Oommen Chandy (born 31 October 1943) is an Indian politician and statesman who served as the 10th Chief Minister of Kerala from 2004 to 2006 and again from 2011 to 2016. He was also Leader of the Opposition in the Kerala Legislative Assembly from 2006 to 2011. He represents Puthuppally constituency as MLA in the State Assembly since 1970. He is the longest serving MLA in the Kerala Legislative Assembly and the only Indian Chief Minister to achieve award for public service from United Nations.

On 6 June 2018, Congress President Rahul Gandhi appointed him as the General Secretary of the All India Congress Committee in charge of the crucial state of Andhra Pradesh. He is now the Congress Working Committee member.

Early life
Oommen Chandy was born on 31 October 1943 in Puthupally, Kottayam district. Chandy ventured into the political arena as an activist of Kerala's Largest Students Organization Kerala Students Union (KSU), the student wing of the Indian National Congress party. He was the unit president of the KSU at St. George High School, Puthupally, and went on to become the State President of the organization.
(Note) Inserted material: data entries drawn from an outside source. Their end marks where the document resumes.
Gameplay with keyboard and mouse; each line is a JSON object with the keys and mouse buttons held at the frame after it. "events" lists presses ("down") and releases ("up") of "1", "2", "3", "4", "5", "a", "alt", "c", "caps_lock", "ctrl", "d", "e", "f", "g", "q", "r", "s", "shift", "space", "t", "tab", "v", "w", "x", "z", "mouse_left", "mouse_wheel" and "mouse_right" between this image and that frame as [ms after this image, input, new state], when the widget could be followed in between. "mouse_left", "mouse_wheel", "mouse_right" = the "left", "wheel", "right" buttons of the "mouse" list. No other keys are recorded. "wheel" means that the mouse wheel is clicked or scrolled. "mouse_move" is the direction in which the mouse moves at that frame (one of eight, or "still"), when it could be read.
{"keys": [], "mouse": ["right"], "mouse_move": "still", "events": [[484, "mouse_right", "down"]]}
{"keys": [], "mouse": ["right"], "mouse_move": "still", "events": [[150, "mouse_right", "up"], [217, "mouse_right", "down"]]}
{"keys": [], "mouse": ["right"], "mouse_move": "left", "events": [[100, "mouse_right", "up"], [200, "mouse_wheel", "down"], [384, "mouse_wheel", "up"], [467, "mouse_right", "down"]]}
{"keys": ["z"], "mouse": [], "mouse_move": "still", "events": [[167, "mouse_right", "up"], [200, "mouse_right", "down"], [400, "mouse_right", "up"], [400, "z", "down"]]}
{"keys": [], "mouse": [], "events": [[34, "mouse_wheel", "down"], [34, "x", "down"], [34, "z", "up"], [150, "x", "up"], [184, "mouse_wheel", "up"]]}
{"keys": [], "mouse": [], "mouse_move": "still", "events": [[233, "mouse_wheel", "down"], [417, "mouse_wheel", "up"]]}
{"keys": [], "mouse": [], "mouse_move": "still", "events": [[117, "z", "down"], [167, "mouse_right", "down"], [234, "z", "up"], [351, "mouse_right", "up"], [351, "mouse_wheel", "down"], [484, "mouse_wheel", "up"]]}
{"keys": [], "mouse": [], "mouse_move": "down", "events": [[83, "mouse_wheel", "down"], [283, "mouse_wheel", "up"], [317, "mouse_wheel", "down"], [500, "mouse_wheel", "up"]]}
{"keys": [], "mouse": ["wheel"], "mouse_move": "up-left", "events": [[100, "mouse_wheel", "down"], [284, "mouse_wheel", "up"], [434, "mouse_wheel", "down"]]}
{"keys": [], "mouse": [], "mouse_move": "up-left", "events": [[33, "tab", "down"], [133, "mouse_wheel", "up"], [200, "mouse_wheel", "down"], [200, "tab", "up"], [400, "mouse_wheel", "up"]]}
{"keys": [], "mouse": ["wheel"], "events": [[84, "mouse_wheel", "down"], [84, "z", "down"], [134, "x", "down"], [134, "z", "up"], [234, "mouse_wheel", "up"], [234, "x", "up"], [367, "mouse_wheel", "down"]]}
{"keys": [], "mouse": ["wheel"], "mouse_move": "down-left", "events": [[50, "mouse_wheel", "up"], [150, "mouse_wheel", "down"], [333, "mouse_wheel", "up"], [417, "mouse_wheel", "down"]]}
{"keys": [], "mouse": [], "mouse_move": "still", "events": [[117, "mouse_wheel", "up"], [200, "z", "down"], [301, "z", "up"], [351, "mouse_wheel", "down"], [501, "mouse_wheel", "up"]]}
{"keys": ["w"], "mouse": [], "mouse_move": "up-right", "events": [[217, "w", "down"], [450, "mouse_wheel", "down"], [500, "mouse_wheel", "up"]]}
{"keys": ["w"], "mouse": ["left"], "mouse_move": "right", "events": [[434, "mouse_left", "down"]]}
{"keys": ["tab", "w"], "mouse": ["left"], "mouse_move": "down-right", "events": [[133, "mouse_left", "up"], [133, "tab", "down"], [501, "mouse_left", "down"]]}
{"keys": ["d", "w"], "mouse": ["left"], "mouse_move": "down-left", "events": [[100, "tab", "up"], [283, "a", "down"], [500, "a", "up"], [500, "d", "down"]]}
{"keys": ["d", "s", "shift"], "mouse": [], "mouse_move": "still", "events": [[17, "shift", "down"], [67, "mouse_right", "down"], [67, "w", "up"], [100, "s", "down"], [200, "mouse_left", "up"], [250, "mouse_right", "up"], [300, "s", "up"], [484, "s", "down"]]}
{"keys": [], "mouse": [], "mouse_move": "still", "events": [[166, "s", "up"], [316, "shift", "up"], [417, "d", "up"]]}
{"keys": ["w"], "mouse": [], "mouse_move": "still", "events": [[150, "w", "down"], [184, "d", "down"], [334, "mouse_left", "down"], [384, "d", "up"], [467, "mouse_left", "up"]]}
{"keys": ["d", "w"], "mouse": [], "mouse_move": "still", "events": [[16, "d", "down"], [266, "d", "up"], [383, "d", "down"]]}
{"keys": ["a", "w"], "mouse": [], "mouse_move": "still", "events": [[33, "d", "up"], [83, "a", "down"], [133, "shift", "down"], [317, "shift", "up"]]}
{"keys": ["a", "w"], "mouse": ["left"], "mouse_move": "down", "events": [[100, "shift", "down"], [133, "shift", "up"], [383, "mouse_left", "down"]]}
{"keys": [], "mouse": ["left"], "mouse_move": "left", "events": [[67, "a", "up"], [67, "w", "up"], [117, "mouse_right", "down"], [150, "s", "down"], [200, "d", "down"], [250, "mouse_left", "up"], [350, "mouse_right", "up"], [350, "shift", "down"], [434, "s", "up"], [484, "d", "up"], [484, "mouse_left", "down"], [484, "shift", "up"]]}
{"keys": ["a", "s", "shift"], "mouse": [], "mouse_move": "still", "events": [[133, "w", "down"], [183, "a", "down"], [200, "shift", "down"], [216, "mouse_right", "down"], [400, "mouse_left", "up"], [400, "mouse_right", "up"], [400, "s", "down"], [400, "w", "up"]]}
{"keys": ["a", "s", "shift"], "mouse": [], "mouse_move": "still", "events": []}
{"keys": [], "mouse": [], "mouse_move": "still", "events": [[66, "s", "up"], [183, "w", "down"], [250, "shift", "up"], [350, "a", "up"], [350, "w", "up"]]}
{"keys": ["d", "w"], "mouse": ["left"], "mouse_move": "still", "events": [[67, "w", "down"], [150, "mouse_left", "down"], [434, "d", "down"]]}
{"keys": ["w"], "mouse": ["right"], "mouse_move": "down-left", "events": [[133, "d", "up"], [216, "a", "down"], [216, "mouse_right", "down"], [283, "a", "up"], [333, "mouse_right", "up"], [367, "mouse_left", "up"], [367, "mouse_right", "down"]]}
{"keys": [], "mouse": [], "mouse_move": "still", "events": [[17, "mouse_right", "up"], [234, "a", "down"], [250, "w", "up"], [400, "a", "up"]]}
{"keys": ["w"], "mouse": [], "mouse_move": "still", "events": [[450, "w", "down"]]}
Chandy completed his pre-university course from CMS College, Kottayam and B.A Economics from St. Berchmans College, Changanassery. Later, he took a bachelor's degree in law (LL.B) from the Government Law College, Ernakulam.

Political life

Chandy started his political career through the Kerala Students Union (KSU), in which he served as president from 1967 to 1969. He was elected as the president of the State Youth Congress in 1970.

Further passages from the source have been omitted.